* _Short exercise_: Copy the data below verbatim, leaving out the pictures.

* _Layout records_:
## start

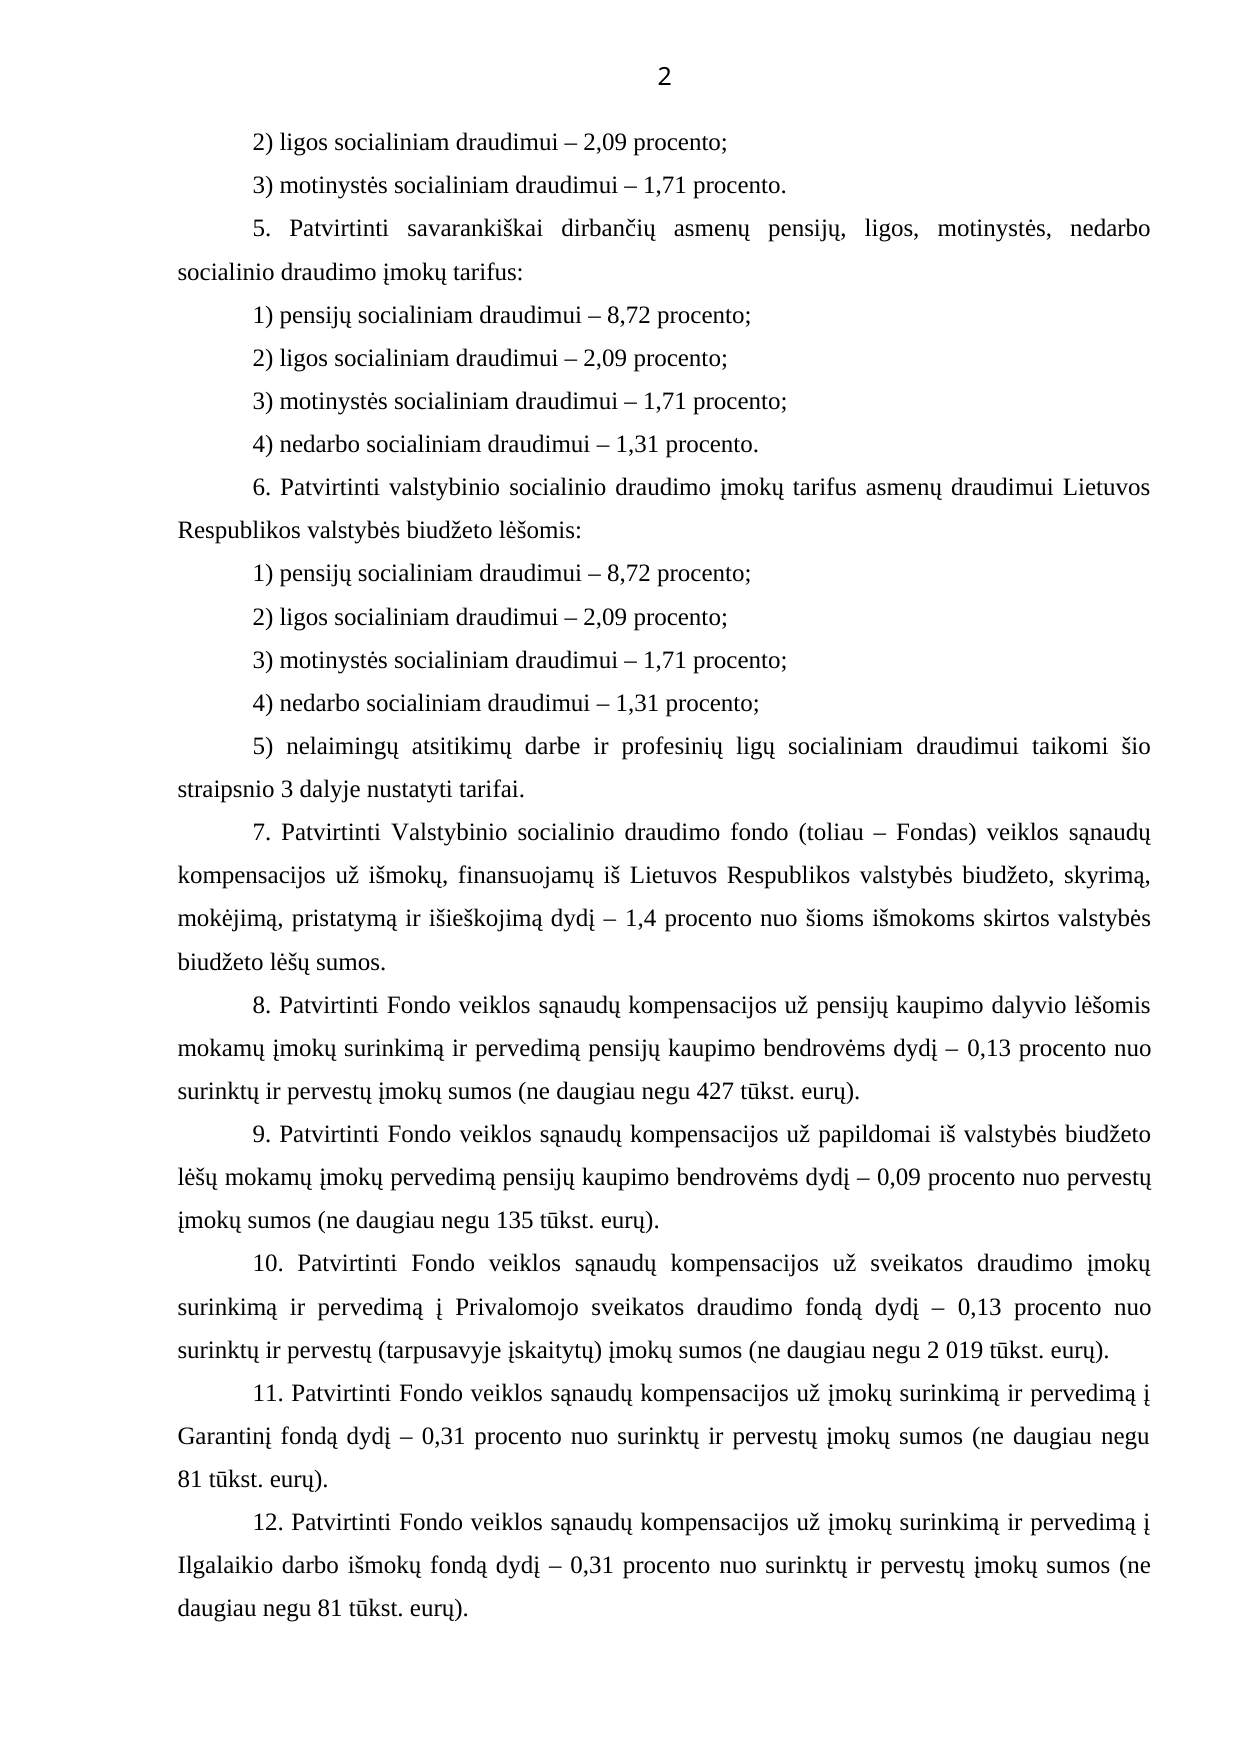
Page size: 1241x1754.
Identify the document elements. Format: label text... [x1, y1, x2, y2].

text 5. Patvirtinti savarankiškai dirbančių asmenų pensijų, ligos, motinystės, nedarbo socialinio draudimo įmokų tarifus: [177, 213, 1152, 285]
text 1) pensijų socialiniam draudimui – 8,72 procento; [177, 300, 1152, 328]
text 12. Patvirtinti Fondo veiklos sąnaudų kompensacijos už įmokų surinkimą ir pervedimą į Ilgalaikio darbo išmokų fondą dydį – 0,31 procento nuo surinktų ir pervestų įmokų sumos (ne daugiau negu 81 tūkst. eurų). [177, 1507, 1152, 1622]
text 2) ligos socialiniam draudimui – 2,09 procento; [177, 343, 1152, 372]
text 2) ligos socialiniam draudimui – 2,09 procento; [177, 127, 1152, 156]
text 6. Patvirtinti valstybinio socialinio draudimo įmokų tarifus asmenų draudimui Lietuvos Respublikos valstybės biudžeto lėšomis: [177, 472, 1152, 544]
text 1) pensijų socialiniam draudimui – 8,72 procento; [177, 558, 1152, 587]
text 11. Patvirtinti Fondo veiklos sąnaudų kompensacijos už įmokų surinkimą ir pervedimą į Garantinį fondą dydį – 0,31 procento nuo surinktų ir pervestų įmokų sumos (ne daugiau negu 81 tūkst. eurų). [177, 1378, 1152, 1493]
text 10. Patvirtinti Fondo veiklos sąnaudų kompensacijos už sveikatos draudimo įmokų surinkimą ir pervedimą į Privalomojo sveikatos draudimo fondą dydį – 0,13 procento nuo surinktų ir pervestų (tarpusavyje įskaitytų) įmokų sumos (ne daugiau negu 2 019 tūkst. eurų). [177, 1248, 1152, 1363]
text 3) motinystės socialiniam draudimui – 1,71 procento. [177, 170, 1152, 199]
text 3) motinystės socialiniam draudimui – 1,71 procento; [177, 386, 1152, 415]
text 7. Patvirtinti Valstybinio socialinio draudimo fondo (toliau – Fondas) veiklos sąnaudų kompensacijos už išmokų, finansuojamų iš Lietuvos Respublikos valstybės biudžeto, skyrimą, mokėjimą, pristatymą ir išieškojimą dydį – 1,4 procento nuo šioms išmokoms skirtos valstybės biudžeto lėšų sumos. [177, 817, 1152, 975]
text 5) nelaimingų atsitikimų darbe ir profesinių ligų socialiniam draudimui taikomi šio straipsnio 3 dalyje nustatyti tarifai. [177, 731, 1152, 803]
text 4) nedarbo socialiniam draudimui – 1,31 procento. [177, 429, 1152, 458]
text 8. Patvirtinti Fondo veiklos sąnaudų kompensacijos už pensijų kaupimo dalyvio lėšomis mokamų įmokų surinkimą ir pervedimą pensijų kaupimo bendrovėms dydį – 0,13 procento nuo surinktų ir pervestų įmokų sumos (ne daugiau negu 427 tūkst. eurų). [177, 990, 1152, 1105]
text 4) nedarbo socialiniam draudimui – 1,31 procento; [177, 688, 1152, 717]
text 3) motinystės socialiniam draudimui – 1,71 procento; [177, 645, 1152, 673]
text 9. Patvirtinti Fondo veiklos sąnaudų kompensacijos už papildomai iš valstybės biudžeto lėšų mokamų įmokų pervedimą pensijų kaupimo bendrovėms dydį – 0,09 procento nuo pervestų įmokų sumos (ne daugiau negu 135 tūkst. eurų). [177, 1119, 1152, 1234]
text 2) ligos socialiniam draudimui – 2,09 procento; [177, 602, 1152, 630]
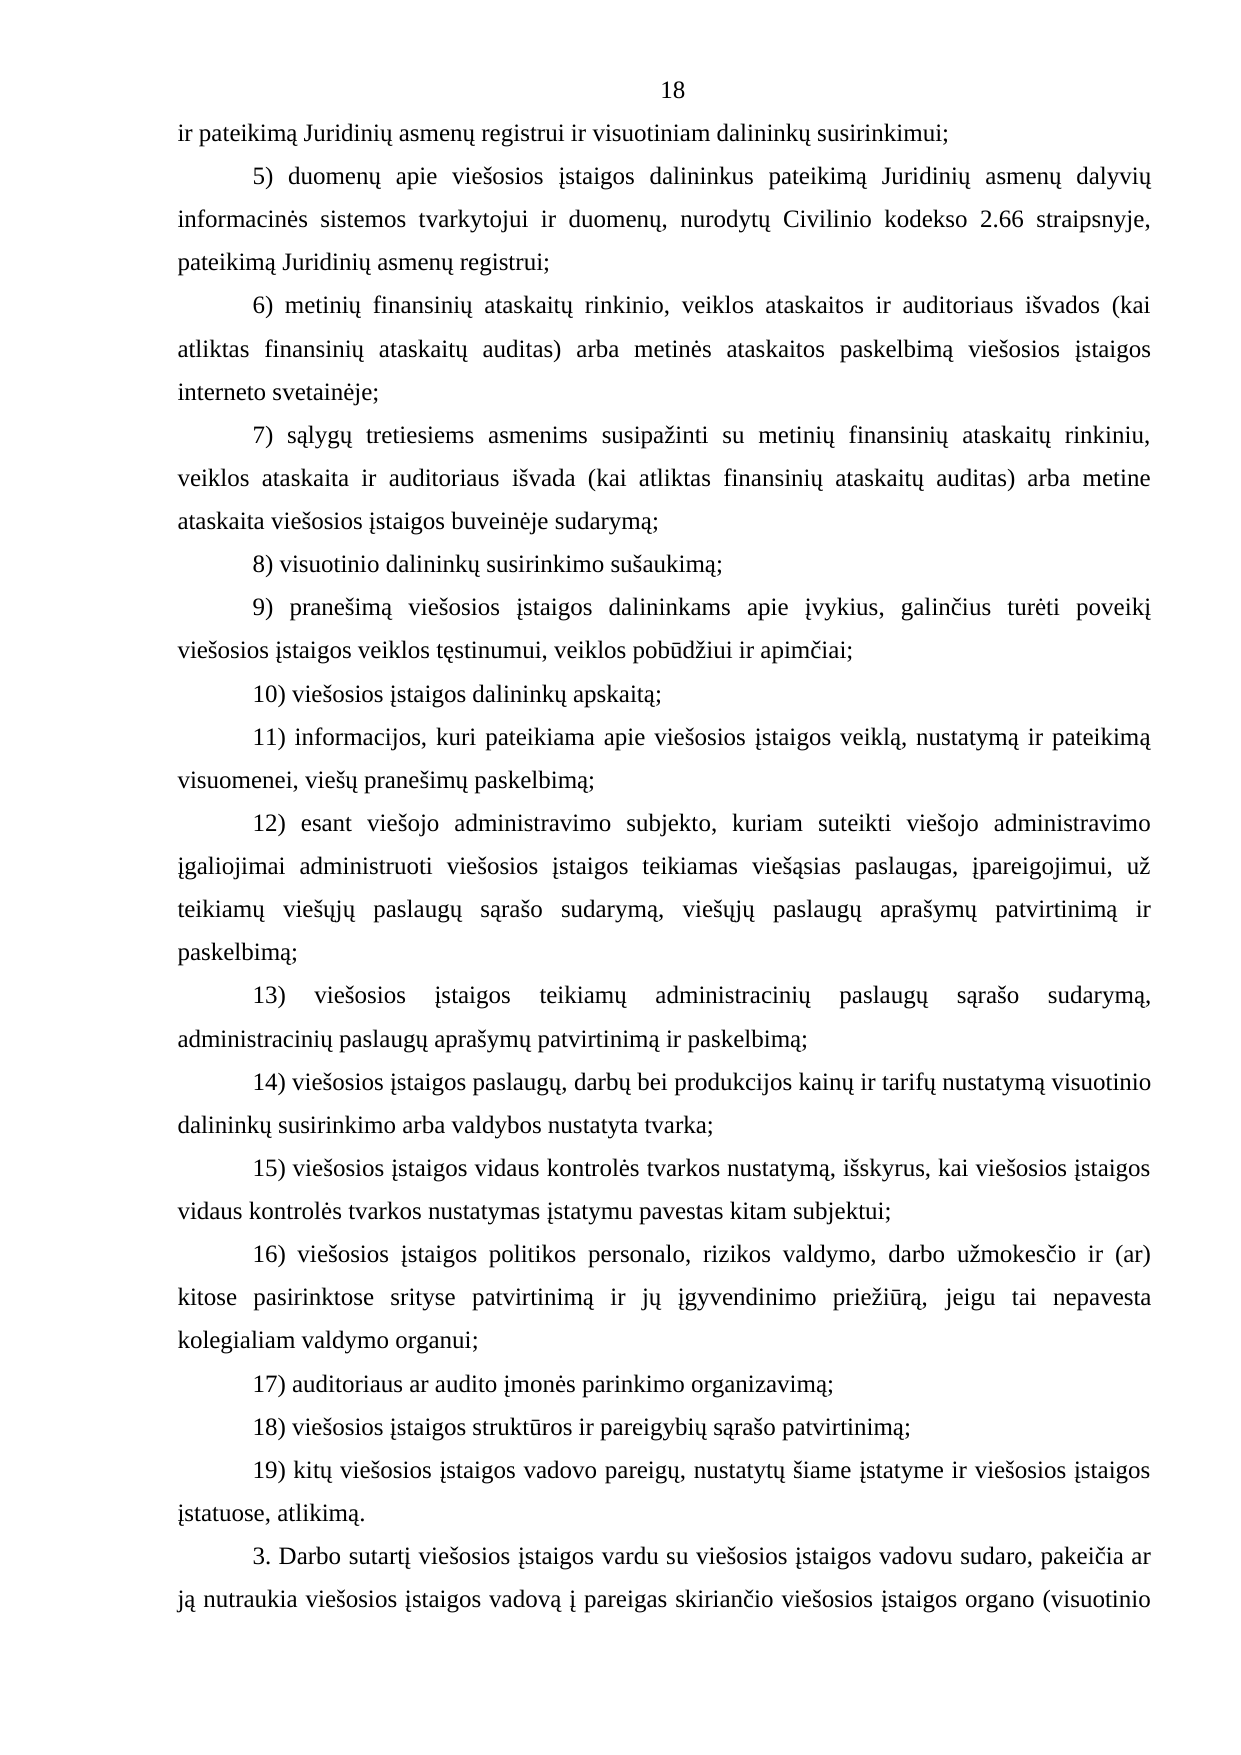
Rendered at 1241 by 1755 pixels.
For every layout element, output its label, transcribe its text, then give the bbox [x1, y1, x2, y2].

text 13) viešosios įstaigos teikiamų administracinių paslaugų sąrašo sudarymą, administracinių paslaugų aprašymų patvirtinimą ir paskelbimą; [177, 981, 1152, 1052]
text 6) metinių finansinių ataskaitų rinkinio, veiklos ataskaitos ir auditoriaus išvados (kai atliktas finansinių ataskaitų auditas) arba metinės ataskaitos paskelbimą viešosios įstaigos interneto svetainėje; [177, 291, 1152, 406]
text 12) esant viešojo administravimo subjekto, kuriam suteikti viešojo administravimo įgaliojimai administruoti viešosios įstaigos teikiamas viešąsias paslaugas, įpareigojimui, už teikiamų viešųjų paslaugų sąrašo sudarymą, viešųjų paslaugų aprašymų patvirtinimą ir paskelbimą; [177, 808, 1152, 966]
text 9) pranešimą viešosios įstaigos dalininkams apie įvykius, galinčius turėti poveikį viešosios įstaigos veiklos tęstinumui, veiklos pobūdžiui ir apimčiai; [177, 592, 1152, 664]
text 14) viešosios įstaigos paslaugų, darbų bei produkcijos kainų ir tarifų nustatymą visuotinio dalininkų susirinkimo arba valdybos nustatyta tvarka; [177, 1067, 1152, 1139]
text 7) sąlygų tretiesiems asmenims susipažinti su metinių finansinių ataskaitų rinkiniu, veiklos ataskaita ir auditoriaus išvada (kai atliktas finansinių ataskaitų auditas) arba metine ataskaita viešosios įstaigos buveinėje sudarymą; [177, 420, 1152, 535]
text 8) visuotinio dalininkų susirinkimo sušaukimą; [177, 549, 1152, 578]
text ir pateikimą Juridinių asmenų registrui ir visuotiniam dalininkų susirinkimui; [177, 118, 1152, 147]
text 11) informacijos, kuri pateikiama apie viešosios įstaigos veiklą, nustatymą ir pateikimą visuomenei, viešų pranešimų paskelbimą; [177, 722, 1152, 794]
text 15) viešosios įstaigos vidaus kontrolės tvarkos nustatymą, išskyrus, kai viešosios įstaigos vidaus kontrolės tvarkos nustatymas įstatymu pavestas kitam subjektui; [177, 1153, 1152, 1225]
text 5) duomenų apie viešosios įstaigos dalininkus pateikimą Juridinių asmenų dalyvių informacinės sistemos tvarkytojui ir duomenų, nurodytų Civilinio kodekso 2.66 straipsnyje, pateikimą Juridinių asmenų registrui; [177, 161, 1152, 276]
text 10) viešosios įstaigos dalininkų apskaitą; [177, 679, 1152, 707]
text 16) viešosios įstaigos politikos personalo, rizikos valdymo, darbo užmokesčio ir (ar) kitose pasirinktose srityse patvirtinimą ir jų įgyvendinimo priežiūrą, jeigu tai nepavesta kolegialiam valdymo organui; [177, 1239, 1152, 1354]
text 17) auditoriaus ar audito įmonės parinkimo organizavimą; [177, 1369, 1152, 1397]
text 19) kitų viešosios įstaigos vadovo pareigų, nustatytų šiame įstatyme ir viešosios įstaigos įstatuose, atlikimą. [177, 1455, 1152, 1527]
text 18) viešosios įstaigos struktūros ir pareigybių sąrašo patvirtinimą; [177, 1412, 1152, 1441]
text 3. Darbo sutartį viešosios įstaigos vardu su viešosios įstaigos vadovu sudaro, pakeičia ar ją nutraukia viešosios įstaigos vadovą į pareigas skiriančio viešosios įstaigos organo (visuotinio [177, 1541, 1152, 1613]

## end

* _Solution for this problem_:
Page size: 1241x1754.
Identify the document elements. Format: label text... [x1, y1, x2, y2].

text 5. Patvirtinti savarankiškai dirbančių asmenų pensijų, ligos, motinystės, nedarbo socialinio draudimo įmokų tarifus: [177, 213, 1152, 285]
text 1) pensijų socialiniam draudimui – 8,72 procento; [177, 300, 1152, 328]
text 12. Patvirtinti Fondo veiklos sąnaudų kompensacijos už įmokų surinkimą ir pervedimą į Ilgalaikio darbo išmokų fondą dydį – 0,31 procento nuo surinktų ir pervestų įmokų sumos (ne daugiau negu 81 tūkst. eurų). [177, 1507, 1152, 1622]
text 2) ligos socialiniam draudimui – 2,09 procento; [177, 343, 1152, 372]
text 2) ligos socialiniam draudimui – 2,09 procento; [177, 127, 1152, 156]
text 6. Patvirtinti valstybinio socialinio draudimo įmokų tarifus asmenų draudimui Lietuvos Respublikos valstybės biudžeto lėšomis: [177, 472, 1152, 544]
text 1) pensijų socialiniam draudimui – 8,72 procento; [177, 558, 1152, 587]
text 11. Patvirtinti Fondo veiklos sąnaudų kompensacijos už įmokų surinkimą ir pervedimą į Garantinį fondą dydį – 0,31 procento nuo surinktų ir pervestų įmokų sumos (ne daugiau negu 81 tūkst. eurų). [177, 1378, 1152, 1493]
text 10. Patvirtinti Fondo veiklos sąnaudų kompensacijos už sveikatos draudimo įmokų surinkimą ir pervedimą į Privalomojo sveikatos draudimo fondą dydį – 0,13 procento nuo surinktų ir pervestų (tarpusavyje įskaitytų) įmokų sumos (ne daugiau negu 2 019 tūkst. eurų). [177, 1248, 1152, 1363]
text 3) motinystės socialiniam draudimui – 1,71 procento. [177, 170, 1152, 199]
text 3) motinystės socialiniam draudimui – 1,71 procento; [177, 386, 1152, 415]
text 7. Patvirtinti Valstybinio socialinio draudimo fondo (toliau – Fondas) veiklos sąnaudų kompensacijos už išmokų, finansuojamų iš Lietuvos Respublikos valstybės biudžeto, skyrimą, mokėjimą, pristatymą ir išieškojimą dydį – 1,4 procento nuo šioms išmokoms skirtos valstybės biudžeto lėšų sumos. [177, 817, 1152, 975]
text 5) nelaimingų atsitikimų darbe ir profesinių ligų socialiniam draudimui taikomi šio straipsnio 3 dalyje nustatyti tarifai. [177, 731, 1152, 803]
text 4) nedarbo socialiniam draudimui – 1,31 procento. [177, 429, 1152, 458]
text 8. Patvirtinti Fondo veiklos sąnaudų kompensacijos už pensijų kaupimo dalyvio lėšomis mokamų įmokų surinkimą ir pervedimą pensijų kaupimo bendrovėms dydį – 0,13 procento nuo surinktų ir pervestų įmokų sumos (ne daugiau negu 427 tūkst. eurų). [177, 990, 1152, 1105]
text 4) nedarbo socialiniam draudimui – 1,31 procento; [177, 688, 1152, 717]
text 3) motinystės socialiniam draudimui – 1,71 procento; [177, 645, 1152, 673]
text 9. Patvirtinti Fondo veiklos sąnaudų kompensacijos už papildomai iš valstybės biudžeto lėšų mokamų įmokų pervedimą pensijų kaupimo bendrovėms dydį – 0,09 procento nuo pervestų įmokų sumos (ne daugiau negu 135 tūkst. eurų). [177, 1119, 1152, 1234]
text 2) ligos socialiniam draudimui – 2,09 procento; [177, 602, 1152, 630]
Rendered at 1241 by 1755 pixels.
For every layout element, output its label, transcribe its text, then give the bbox [x1, y1, x2, y2].

text 13) viešosios įstaigos teikiamų administracinių paslaugų sąrašo sudarymą, administracinių paslaugų aprašymų patvirtinimą ir paskelbimą; [177, 981, 1152, 1052]
text 6) metinių finansinių ataskaitų rinkinio, veiklos ataskaitos ir auditoriaus išvados (kai atliktas finansinių ataskaitų auditas) arba metinės ataskaitos paskelbimą viešosios įstaigos interneto svetainėje; [177, 291, 1152, 406]
text 12) esant viešojo administravimo subjekto, kuriam suteikti viešojo administravimo įgaliojimai administruoti viešosios įstaigos teikiamas viešąsias paslaugas, įpareigojimui, už teikiamų viešųjų paslaugų sąrašo sudarymą, viešųjų paslaugų aprašymų patvirtinimą ir paskelbimą; [177, 808, 1152, 966]
text 9) pranešimą viešosios įstaigos dalininkams apie įvykius, galinčius turėti poveikį viešosios įstaigos veiklos tęstinumui, veiklos pobūdžiui ir apimčiai; [177, 592, 1152, 664]
text 14) viešosios įstaigos paslaugų, darbų bei produkcijos kainų ir tarifų nustatymą visuotinio dalininkų susirinkimo arba valdybos nustatyta tvarka; [177, 1067, 1152, 1139]
text 7) sąlygų tretiesiems asmenims susipažinti su metinių finansinių ataskaitų rinkiniu, veiklos ataskaita ir auditoriaus išvada (kai atliktas finansinių ataskaitų auditas) arba metine ataskaita viešosios įstaigos buveinėje sudarymą; [177, 420, 1152, 535]
text 8) visuotinio dalininkų susirinkimo sušaukimą; [177, 549, 1152, 578]
text ir pateikimą Juridinių asmenų registrui ir visuotiniam dalininkų susirinkimui; [177, 118, 1152, 147]
text 11) informacijos, kuri pateikiama apie viešosios įstaigos veiklą, nustatymą ir pateikimą visuomenei, viešų pranešimų paskelbimą; [177, 722, 1152, 794]
text 15) viešosios įstaigos vidaus kontrolės tvarkos nustatymą, išskyrus, kai viešosios įstaigos vidaus kontrolės tvarkos nustatymas įstatymu pavestas kitam subjektui; [177, 1153, 1152, 1225]
text 5) duomenų apie viešosios įstaigos dalininkus pateikimą Juridinių asmenų dalyvių informacinės sistemos tvarkytojui ir duomenų, nurodytų Civilinio kodekso 2.66 straipsnyje, pateikimą Juridinių asmenų registrui; [177, 161, 1152, 276]
text 10) viešosios įstaigos dalininkų apskaitą; [177, 679, 1152, 707]
text 16) viešosios įstaigos politikos personalo, rizikos valdymo, darbo užmokesčio ir (ar) kitose pasirinktose srityse patvirtinimą ir jų įgyvendinimo priežiūrą, jeigu tai nepavesta kolegialiam valdymo organui; [177, 1239, 1152, 1354]
text 17) auditoriaus ar audito įmonės parinkimo organizavimą; [177, 1369, 1152, 1397]
text 19) kitų viešosios įstaigos vadovo pareigų, nustatytų šiame įstatyme ir viešosios įstaigos įstatuose, atlikimą. [177, 1455, 1152, 1527]
text 18) viešosios įstaigos struktūros ir pareigybių sąrašo patvirtinimą; [177, 1412, 1152, 1441]
text 3. Darbo sutartį viešosios įstaigos vardu su viešosios įstaigos vadovu sudaro, pakeičia ar ją nutraukia viešosios įstaigos vadovą į pareigas skiriančio viešosios įstaigos organo (visuotinio [177, 1541, 1152, 1613]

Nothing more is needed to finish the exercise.